Recuo de tribunal: "A ala de Ossufo Momade fica em vantagem"
28 de março de 2024O Tribunal Judicial de Maputo voltou atrás na decisão e rejeitou a providência cautelar submetida por Venâncio Mondlane que exigia a anulação de decisões tomadas pelo líder da Resistência Nacional Moçambicana (RENAMO), Ossufo Momade, sob o argumento de estar fora do mandato.
O deputado do maior partido da oposição já reagiu sublinhando que "nada está perdido". Mondlane alega que o tribunal não teve em conta o depoimento das testemunhas de ambas as partes e avança que vai recorrer.
Em entrevista à DW, o politólogo Ricardo Raboco considera que a decisão pode "reanimar" a ala pró-Ossufo Momade, que fica "em vantagem na corrida ao congresso" do partido, agendado para maio e em que deverá ser escolhido um novo líder.

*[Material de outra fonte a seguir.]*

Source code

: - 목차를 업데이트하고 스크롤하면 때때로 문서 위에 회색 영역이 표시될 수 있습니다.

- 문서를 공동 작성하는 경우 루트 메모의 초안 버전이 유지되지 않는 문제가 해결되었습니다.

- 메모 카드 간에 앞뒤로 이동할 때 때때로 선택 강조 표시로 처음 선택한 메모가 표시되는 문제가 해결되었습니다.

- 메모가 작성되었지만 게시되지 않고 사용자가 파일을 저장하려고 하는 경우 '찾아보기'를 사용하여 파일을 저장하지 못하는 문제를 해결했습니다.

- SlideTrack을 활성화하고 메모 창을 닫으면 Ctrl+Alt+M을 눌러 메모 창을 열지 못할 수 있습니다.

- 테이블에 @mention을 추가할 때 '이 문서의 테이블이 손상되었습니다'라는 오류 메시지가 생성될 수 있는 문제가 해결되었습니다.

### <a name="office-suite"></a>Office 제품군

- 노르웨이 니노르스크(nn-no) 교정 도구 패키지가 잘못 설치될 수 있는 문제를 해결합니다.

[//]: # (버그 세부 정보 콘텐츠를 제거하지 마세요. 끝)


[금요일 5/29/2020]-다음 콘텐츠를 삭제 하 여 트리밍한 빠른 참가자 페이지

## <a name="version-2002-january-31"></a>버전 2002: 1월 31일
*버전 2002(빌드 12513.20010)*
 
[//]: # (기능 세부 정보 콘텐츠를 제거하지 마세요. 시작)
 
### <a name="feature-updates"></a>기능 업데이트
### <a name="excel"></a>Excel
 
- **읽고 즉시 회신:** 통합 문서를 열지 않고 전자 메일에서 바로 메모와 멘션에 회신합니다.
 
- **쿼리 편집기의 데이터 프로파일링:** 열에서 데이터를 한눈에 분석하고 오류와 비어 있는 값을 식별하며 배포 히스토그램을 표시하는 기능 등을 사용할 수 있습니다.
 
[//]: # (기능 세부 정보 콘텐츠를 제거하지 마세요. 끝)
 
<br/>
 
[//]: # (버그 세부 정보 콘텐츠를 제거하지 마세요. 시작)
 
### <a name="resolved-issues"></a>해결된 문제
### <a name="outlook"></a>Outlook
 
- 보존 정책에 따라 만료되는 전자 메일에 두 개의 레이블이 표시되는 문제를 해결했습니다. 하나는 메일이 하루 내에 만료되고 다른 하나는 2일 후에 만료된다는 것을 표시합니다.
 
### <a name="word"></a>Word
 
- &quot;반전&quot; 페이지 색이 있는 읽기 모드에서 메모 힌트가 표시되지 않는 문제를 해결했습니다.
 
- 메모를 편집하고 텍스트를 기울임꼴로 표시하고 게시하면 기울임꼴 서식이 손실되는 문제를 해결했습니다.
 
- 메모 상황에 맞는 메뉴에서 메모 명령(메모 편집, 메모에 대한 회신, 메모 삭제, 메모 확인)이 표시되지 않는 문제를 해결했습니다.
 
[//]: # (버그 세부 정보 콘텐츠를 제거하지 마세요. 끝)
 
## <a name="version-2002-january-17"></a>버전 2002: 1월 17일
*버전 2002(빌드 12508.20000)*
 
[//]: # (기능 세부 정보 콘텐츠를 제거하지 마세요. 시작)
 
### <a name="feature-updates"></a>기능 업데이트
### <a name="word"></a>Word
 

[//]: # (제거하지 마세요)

DW África: Como avalia este recuo do Tribunal Judicial de Maputo?
Ricardo Raboco (RR): Já era previsível. A partir do momento em que Venâncio Mondlane submeteu as duas providências cautelares, tendo uma sido respondida, numa primeira instância, a seu favor, o que se pôde logo antever foi um conjunto de batalhas jurídicas – antevia-se que a própria RENAMO iria recorrer da decisão que foi tomada em primeira instância. Agora, esta decisão não é final, pois é passível de recurso. Mesmo assim, parece-me uma decisão extemporânea em virtude do acordo que já houve na semana passada, em sede do tribunal.
Ao mesmo tempo, é uma decisão que pode reanimar uma ala pró-Ossufo Momade, que se sentiu de alguma maneira derrotada, humilhada por conta da decisão que foi tomada numa primeira fase e que praticamente colocava Ossufo Momade e toda a estrutura da RENAMO como simples figuras decorativas. Sendo assim, eles ficarão tecnicamente em vantagem nesta corrida para o congresso.
DW África: Acha que a decisão do Tribunal Judicial de Maputo fortalece a quezília interna dentro do partido?
RR: O conflito está instalado. Quando se tomou a decisão de que o presidente da RENAMO tinha de abdicar de tomar decisões estruturantes, a ala pró-Ossufo Momade anuiu, mas não se sentiu derrotada. Tanto é que tentou reagir nas redes sociais, procurando vilipendiar a imagem de Venâncio Mondlane e de todos os seus apoiantes.
DW África: Entretanto, Venâncio Mondlane já reagiu, afirmando que vai recorrer. Acha que este recurso terá pernas para andar? Poderá haver uma nova reviravolta?
RR: Enquanto a decisão não transitar em julgado, todas decisões são passíveis de recurso. Mas isto não é benéfico para a RENAMO. Por isso, haverá eventualmente um acordo entre as partes.
Na verdade, o pano de fundo desta clivagem é a não realização do congresso [da RENAMO]. Agora, uma vez em que já existe um acordo para a realização do congresso, esse acordo deveria implicar que as partes se abstivessem doravante em usar as instâncias judiciais para resolver um problema político.
DW África: O facto de o tribunal voltar atrás na sua decisão poderá dar azo a especulações, por exemplo, de alguma interferência na Justiça?
RR: Em princípio, não. A rapidez com que se tratou este caso é salutar. Há muitos casos que estão há dez ou mais anos a aguardar julgamento. A celeridade neste caso é uma lufada de ar fresco e mostra que, na verdade, os tribunais estão justamente aqui para servir os cidadãos e as instituições. Agora, se a resposta é favorável a uns ou outros, isso será certamente sempre objeto de grandes debates.